Here is a list of the lessons we have learned so far from production users on the cloud:
- With multiple users using the same workstation, we were able to see how underutilized our laptops really are. Most of the time, they are sitting idle when people are in meetings or out in the field. This makes laptops ripe for consolidation.
- Not all users’ computing needs are the same—some consume much more memory and CPU than others. The IT staff worked with them to see if the need is legitimate or if there was a training issue.
- Memory was the biggest constraint. Early on, we had a “cloud burst” by having too many people consuming memory on one box. We locked up the box. By reducing the number of designers per box from 8 to 7 and adding more memory, the cloud bursts were eliminated.
- Some applications do not lend themselves well to a remote desktop strategy. We had to tweak our AutoCAD program because the mouse-pointer “cross hair” caused too much data to be sent—and this is tiresome if a user is working in AutoCAD all day long. Real-time video compositing also works better with local hardware. Be sure to test your mission critical applications. The cloud approach is better, but not perfect.

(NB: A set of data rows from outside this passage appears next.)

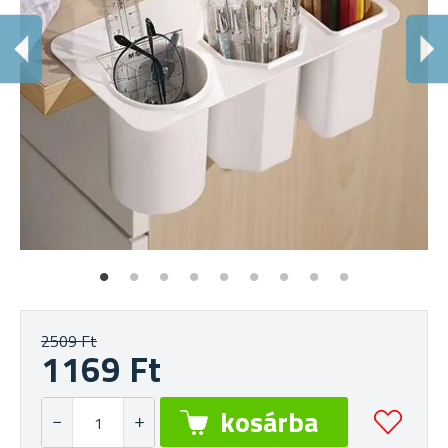
2509 Ft
1169 Ft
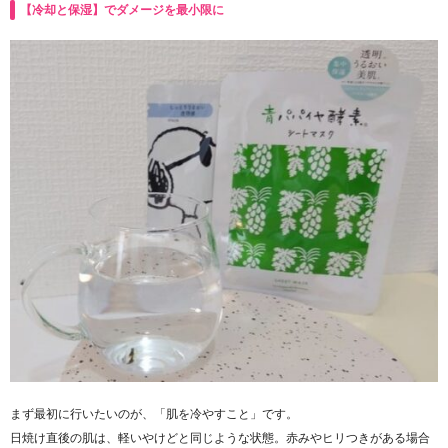
【冷却と保湿】でダメージを最小限に
まず最初に行いたいのが、「肌を冷やすこと」です。
日焼け直後の肌は、軽いやけどと同じような状態。赤みやヒリつきがある場合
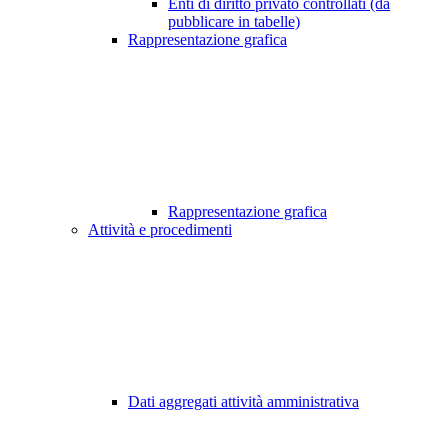
Enti di diritto privato controllati (da
pubblicare in tabelle)
Rappresentazione grafica
Rappresentazione grafica
Attività e procedimenti
Dati aggregati attività amministrativa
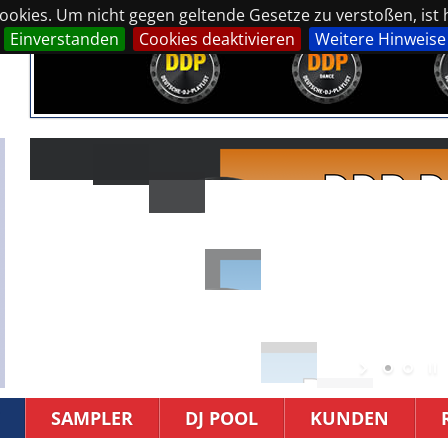
okies. Um nicht gegen geltende Gesetze zu verstoßen, ist hi
Einverstanden
Cookies deaktivieren
Weitere Hinweise
SAMPLER
DJ POOL
KUNDEN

- We can drive utilization of these boxes to nearly 100%. When people aren’t using them, we turn these into our “rendering farm” that generates computer animations. Since these processes run at a lower priority than our user applications, they can be running at the same time as people are designing. Any additional capacity is used for new users and disaster recovery purposes.
- Running on the cloud is faster from home than a laptop hooked into a broadband cable service.
- People forget where they leave their stuff. IT people take remote desktops for granted since they use them every day. It takes a little coaching and practice on the users’ part to realize what’s going on. But once they catch on, they are all over this new computing method.
Conclusion
At Little, our high performance graphical workstation cloud strategy has realized all eleven business benefits discussed earlier and we will continue to improve and come up with more. I see this private, hybrid, HPGW cloud to be invaluable until the main software vendors have created software that can truly virtualize the GPU. When that time comes, perhaps in the next 3 to 4 year, we will upgrade our cloud infrastructure to be able to run 225 designers on only two physical high performance graphical workstations. We can only dream.
About the Author
Chris France is the CIO for Little Diversified Architectural Consulting, located in Charlotte NC. He has specialized in Information Technology for over two decades. He started his career at IBM Federal Systems as a software and systems engineer and progressed to project manager of major DOD systems. From IBM, he traveled to Charlotte to work for Bank of America where he led efforts to merge and consolidate the information technology of major bank acquisitions. Prior to becoming the CIO of Little, he consulted in the technology-intense Wachovia Capital Markets.
As CIO of Little, Chris not only leads the firm’s Information Technology Strategy, Planning and Operations, but he also works with clients to ensure that their diverse technology needs are addressed and incorporated during the design process of their new facility.